Can you retype the report on Politkovskaya's killing in full, word for word?

[[ TEXT PASSAGE, beginning ]]

Novaya Gazeta
October 7, 2006, in Moscow, Russia

Politkovskaya, 48, a journalist renowned for her critical coverage of the Chechen conflict, was found slain in her apartment building in Moscow, according to international news reports. The Interfax news agency, citing police, said Politkovskaya had been shot and that a pistol and four bullet casings had been found.

Politkovskaya, special correspondent for the independent Moscow newspaper Novaya Gazeta, was well known for her investigative reports on human rights abuses by the Russian military in Chechnya. In seven years covering the second Chechen war, Politkovskaya's reporting repeatedly drew the wrath of Russian authorities. She was threatened, jailed, forced into exile, and poisoned during her career, CPJ research shows.

Igor Korolkov, a colleague, told the Regnum news Web site that Politkovskaya had been reporting on alleged torture in Chechnya for a coming story.

CPJ had named Politkovskaya one of the world's top press freedom figures of the past 25 years in the fall 2006 edition of its magazine, Dangerous Assignments. In an interview for that profile, Politkovskaya noted the government's obstruction and harassment of journalists trying to cover the Chechen conflict and pointed to the deadly 2004 hostage crisis in the North Ossetian town of Beslan. "There is so much more to write about Beslan," she told CPJ, "but it gets more and more difficult when all the journalists who write are forced to leave."

[[ TEXT PASSAGE, end ]]
[[ DATA PROVIDED, beginning ]]

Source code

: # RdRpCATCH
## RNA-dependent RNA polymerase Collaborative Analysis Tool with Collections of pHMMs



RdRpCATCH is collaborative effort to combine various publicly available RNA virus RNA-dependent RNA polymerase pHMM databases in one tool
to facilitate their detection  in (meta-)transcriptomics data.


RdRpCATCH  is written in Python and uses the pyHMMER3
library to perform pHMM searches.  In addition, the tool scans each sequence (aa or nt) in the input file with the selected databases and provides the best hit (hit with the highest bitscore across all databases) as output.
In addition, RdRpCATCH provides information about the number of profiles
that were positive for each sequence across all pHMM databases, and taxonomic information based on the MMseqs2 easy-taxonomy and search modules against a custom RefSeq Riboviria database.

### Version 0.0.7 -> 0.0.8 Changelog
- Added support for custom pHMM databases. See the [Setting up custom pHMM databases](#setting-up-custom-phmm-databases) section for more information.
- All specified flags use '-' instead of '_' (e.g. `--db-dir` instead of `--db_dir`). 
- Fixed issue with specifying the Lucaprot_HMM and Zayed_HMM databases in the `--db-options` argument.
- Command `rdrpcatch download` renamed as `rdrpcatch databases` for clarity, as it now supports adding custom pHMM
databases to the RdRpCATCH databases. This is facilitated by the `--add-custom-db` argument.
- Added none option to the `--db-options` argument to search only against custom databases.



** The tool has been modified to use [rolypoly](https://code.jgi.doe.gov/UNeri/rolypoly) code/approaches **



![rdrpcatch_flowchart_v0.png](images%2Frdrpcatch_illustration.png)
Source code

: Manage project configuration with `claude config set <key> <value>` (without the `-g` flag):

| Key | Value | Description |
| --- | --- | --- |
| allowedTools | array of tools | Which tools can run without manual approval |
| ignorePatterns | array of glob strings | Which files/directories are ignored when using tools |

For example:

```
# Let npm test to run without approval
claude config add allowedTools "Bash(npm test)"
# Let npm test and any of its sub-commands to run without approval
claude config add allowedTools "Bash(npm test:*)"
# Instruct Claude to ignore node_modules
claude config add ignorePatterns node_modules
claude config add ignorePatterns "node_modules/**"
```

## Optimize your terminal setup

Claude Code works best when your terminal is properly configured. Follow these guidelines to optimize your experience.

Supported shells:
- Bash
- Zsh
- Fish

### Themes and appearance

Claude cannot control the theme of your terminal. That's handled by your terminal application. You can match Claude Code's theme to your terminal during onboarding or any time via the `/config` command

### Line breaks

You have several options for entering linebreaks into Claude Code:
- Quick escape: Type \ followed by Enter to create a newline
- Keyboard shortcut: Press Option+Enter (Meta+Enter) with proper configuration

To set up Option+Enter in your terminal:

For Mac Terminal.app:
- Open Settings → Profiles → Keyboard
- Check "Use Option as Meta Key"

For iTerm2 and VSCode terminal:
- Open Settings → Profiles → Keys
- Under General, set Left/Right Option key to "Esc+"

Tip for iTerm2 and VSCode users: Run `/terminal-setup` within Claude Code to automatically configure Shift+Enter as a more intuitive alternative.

[[ DATA PROVIDED, end ]]

=== ANSWER SECTION ===
Novaya Gazeta
October 7, 2006, in Moscow, Russia

Politkovskaya, 48, a journalist renowned for her critical coverage of the Chechen conflict, was found slain in her apartment building in Moscow, according to international news reports. The Interfax news agency, citing police, said Politkovskaya had been shot and that a pistol and four bullet casings had been found.

Politkovskaya, special correspondent for the independent Moscow newspaper Novaya Gazeta, was well known for her investigative reports on human rights abuses by the Russian military in Chechnya. In seven years covering the second Chechen war, Politkovskaya's reporting repeatedly drew the wrath of Russian authorities. She was threatened, jailed, forced into exile, and poisoned during her career, CPJ research shows.

Igor Korolkov, a colleague, told the Regnum news Web site that Politkovskaya had been reporting on alleged torture in Chechnya for a coming story.

CPJ had named Politkovskaya one of the world's top press freedom figures of the past 25 years in the fall 2006 edition of its magazine, Dangerous Assignments. In an interview for that profile, Politkovskaya noted the government's obstruction and harassment of journalists trying to cover the Chechen conflict and pointed to the deadly 2004 hostage crisis in the North Ossetian town of Beslan. "There is so much more to write about Beslan," she told CPJ, "but it gets more and more difficult when all the journalists who write are forced to leave."